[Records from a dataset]

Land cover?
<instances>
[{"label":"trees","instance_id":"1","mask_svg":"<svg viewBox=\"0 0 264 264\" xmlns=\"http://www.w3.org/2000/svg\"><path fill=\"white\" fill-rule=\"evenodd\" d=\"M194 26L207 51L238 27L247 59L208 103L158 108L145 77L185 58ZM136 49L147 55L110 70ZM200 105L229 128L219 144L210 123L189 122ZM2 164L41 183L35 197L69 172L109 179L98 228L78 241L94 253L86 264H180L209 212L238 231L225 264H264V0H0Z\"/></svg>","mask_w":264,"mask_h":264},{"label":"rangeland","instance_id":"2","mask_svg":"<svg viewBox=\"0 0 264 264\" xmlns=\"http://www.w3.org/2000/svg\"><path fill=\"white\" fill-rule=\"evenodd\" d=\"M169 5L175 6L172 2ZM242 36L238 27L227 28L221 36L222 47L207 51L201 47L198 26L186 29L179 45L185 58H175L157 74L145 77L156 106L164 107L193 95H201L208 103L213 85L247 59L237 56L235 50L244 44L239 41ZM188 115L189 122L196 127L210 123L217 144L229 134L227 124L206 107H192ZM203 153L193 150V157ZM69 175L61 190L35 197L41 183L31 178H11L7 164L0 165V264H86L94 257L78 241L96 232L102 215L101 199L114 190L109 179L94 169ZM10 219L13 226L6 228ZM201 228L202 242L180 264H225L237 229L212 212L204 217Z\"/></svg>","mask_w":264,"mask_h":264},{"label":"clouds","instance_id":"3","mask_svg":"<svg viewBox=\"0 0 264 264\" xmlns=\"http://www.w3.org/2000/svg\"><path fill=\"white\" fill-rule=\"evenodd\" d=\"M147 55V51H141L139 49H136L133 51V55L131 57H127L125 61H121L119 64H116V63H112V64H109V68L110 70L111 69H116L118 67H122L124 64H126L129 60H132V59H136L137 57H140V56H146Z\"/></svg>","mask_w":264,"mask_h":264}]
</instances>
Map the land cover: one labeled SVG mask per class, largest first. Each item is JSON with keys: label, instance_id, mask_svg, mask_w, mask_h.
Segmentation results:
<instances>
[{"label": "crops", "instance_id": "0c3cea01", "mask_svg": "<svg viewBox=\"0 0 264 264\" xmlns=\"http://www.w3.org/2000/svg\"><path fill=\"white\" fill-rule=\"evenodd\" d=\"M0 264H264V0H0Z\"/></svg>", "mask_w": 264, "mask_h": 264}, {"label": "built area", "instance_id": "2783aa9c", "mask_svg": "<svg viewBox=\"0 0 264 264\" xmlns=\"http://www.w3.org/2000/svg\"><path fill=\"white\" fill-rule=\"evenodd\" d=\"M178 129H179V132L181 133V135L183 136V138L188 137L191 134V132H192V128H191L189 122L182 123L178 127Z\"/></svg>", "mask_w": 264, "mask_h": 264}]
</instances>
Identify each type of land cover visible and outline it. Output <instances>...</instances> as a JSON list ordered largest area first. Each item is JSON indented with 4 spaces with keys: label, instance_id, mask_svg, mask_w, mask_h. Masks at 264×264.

> **Your instructions**
Render the lines starting at the line that contains "Map the land" and ending at the last line of the records as a JSON list of strings, one string per line, with blank lines left out.

> **Exercise solution**
[
  "Map the land cover: one labeled SVG mask per class, largest first. Each item is JSON with keys: label, instance_id, mask_svg, mask_w, mask_h.",
  "Segmentation results:",
  "<instances>",
  "[{\"label\": \"crops\", \"instance_id\": \"0c3cea01\", \"mask_svg\": \"<svg viewBox=\\\"0 0 264 264\\\" xmlns=\\\"http://www.w3.org/2000/svg\\\"><path fill=\\\"white\\\" fill-rule=\\\"evenodd\\\" d=\\\"M0 264H264V0H0Z\\\"/></svg>\", \"mask_w\": 264, \"mask_h\": 264}, {\"label\": \"built area\", \"instance_id\": \"2783aa9c\", \"mask_svg\": \"<svg viewBox=\\\"0 0 264 264\\\" xmlns=\\\"http://www.w3.org/2000/svg\\\"><path fill=\\\"white\\\" fill-rule=\\\"evenodd\\\" d=\\\"M178 129H179V132L181 133V135L183 136V138L188 137L191 134V132H192V128H191L189 122L182 123L178 127Z\\\"/></svg>\", \"mask_w\": 264, \"mask_h\": 264}]",
  "</instances>",
  "Identify each type of land cover visible and outline it. Output <instances>...</instances> as a JSON list ordered largest area first. Each item is JSON indented with 4 spaces with keys: label, instance_id, mask_svg, mask_w, mask_h. Masks at 264×264."
]